Purpose: Serine proteases modulate pain by either activating or disarming protease-activated receptors (PARs). The aim of the present study was to assess the effect of two serine proteases (cathepsin G and neutrophil elastase) on knee joint mechanosensitivity and pain in rodents. Methods: Electrophysiological recordings from knee joint primary afferents were carried out in deeply anaesthetised male Wistar rats in response to normal and hyper-rotation of the knee. Animals were treated with either normal or denatured cathepsin G (1ng - 10μg; close intra-arterial injection) and nerve recordings repeated. In separate experiments, the effect of intra-articular injection of human neutrophil elastase (1-50μg rat; 1-5μg mouse) on pain behaviour in awake and unrestrained Wistar rats and c57bl/6 mice was determined by measurement of hindlimb incapacitance (weight bearing) and von Frey hair tactile allodynia. Results: Peripheral administration of cathepsin G caused a dose-dependent reduction in joint mechanosensitivity compared to boiled enzyme, which had no discernible effect (P<0.05).

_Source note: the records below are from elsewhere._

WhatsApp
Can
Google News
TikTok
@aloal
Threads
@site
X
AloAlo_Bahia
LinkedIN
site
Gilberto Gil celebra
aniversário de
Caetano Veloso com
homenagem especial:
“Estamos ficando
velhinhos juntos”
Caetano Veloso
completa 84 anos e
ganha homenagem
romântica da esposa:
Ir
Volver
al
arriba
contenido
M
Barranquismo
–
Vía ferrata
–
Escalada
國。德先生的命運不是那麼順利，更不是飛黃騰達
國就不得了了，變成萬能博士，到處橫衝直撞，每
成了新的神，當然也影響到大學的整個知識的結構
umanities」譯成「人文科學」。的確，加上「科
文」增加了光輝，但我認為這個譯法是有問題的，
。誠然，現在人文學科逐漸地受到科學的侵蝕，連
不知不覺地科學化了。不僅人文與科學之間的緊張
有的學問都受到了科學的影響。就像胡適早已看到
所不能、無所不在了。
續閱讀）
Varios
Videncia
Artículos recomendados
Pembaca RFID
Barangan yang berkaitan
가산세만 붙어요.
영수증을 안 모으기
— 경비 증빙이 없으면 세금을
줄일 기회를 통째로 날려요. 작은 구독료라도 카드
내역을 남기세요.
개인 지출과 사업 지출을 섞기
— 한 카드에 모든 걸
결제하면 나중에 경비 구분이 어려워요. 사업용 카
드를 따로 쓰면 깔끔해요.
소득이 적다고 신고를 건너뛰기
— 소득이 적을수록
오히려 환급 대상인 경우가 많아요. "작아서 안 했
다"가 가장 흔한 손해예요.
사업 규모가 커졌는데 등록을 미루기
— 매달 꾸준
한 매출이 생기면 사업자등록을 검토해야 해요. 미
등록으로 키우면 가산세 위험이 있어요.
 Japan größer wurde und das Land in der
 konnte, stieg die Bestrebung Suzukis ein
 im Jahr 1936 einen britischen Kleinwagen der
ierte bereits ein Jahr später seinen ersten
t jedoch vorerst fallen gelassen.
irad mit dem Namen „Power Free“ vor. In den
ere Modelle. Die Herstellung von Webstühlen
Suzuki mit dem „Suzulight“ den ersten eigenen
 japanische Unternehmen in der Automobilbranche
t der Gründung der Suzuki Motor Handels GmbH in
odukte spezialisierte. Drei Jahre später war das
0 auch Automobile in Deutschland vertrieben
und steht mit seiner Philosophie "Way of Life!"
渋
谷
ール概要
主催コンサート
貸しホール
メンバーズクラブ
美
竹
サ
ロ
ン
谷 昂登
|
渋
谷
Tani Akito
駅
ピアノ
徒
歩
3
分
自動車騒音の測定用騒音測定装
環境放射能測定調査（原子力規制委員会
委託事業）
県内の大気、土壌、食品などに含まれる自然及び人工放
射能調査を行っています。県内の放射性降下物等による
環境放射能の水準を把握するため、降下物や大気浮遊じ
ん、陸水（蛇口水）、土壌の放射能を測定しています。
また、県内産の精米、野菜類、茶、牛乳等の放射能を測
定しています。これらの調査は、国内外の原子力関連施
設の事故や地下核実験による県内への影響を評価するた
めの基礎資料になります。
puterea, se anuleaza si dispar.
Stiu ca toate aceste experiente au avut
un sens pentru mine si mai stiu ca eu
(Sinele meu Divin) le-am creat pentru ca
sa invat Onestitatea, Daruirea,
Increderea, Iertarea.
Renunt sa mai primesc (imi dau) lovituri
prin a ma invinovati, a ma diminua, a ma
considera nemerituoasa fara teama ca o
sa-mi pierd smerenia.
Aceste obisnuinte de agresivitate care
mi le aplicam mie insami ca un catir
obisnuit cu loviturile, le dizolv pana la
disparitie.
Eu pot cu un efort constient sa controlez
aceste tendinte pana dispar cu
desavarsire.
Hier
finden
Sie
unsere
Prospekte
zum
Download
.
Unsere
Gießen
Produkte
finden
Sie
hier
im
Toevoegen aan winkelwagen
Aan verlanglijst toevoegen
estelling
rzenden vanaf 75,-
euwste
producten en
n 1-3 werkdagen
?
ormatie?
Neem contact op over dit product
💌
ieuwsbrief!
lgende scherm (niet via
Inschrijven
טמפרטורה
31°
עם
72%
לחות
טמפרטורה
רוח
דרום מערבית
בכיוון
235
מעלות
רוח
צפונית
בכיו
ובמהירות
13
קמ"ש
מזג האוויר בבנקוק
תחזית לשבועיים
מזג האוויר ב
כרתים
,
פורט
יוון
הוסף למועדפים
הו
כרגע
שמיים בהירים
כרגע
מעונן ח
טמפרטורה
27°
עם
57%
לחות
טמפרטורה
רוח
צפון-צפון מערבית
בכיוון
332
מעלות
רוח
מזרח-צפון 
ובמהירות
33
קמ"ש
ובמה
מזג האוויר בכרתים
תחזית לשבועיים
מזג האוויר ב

The desensitizing effect of cathepsin G occurred with both normal and hyper-rotation of the knee, with the top dose of the enzyme reducing afferent activity by around 75%. Intra-articular injection of neutrophil elastase produced a significant (P<0.05) pain behavioural response in both rats and mice lasting several hours. Conclusions: Cathepsin G reduced joint mechanosensitivity, probably by disarming PAR4 (which is pro-nociceptive), or activating PAR1, which is known to be anti-nociceptive in joints. Local injection of neutrophil elastase produced a robust pain response in rats and mice, possibly by activating PAR2. Future studies will determine the distinct PAR pathways involved in protease-induced pain regulation in arthritic joints.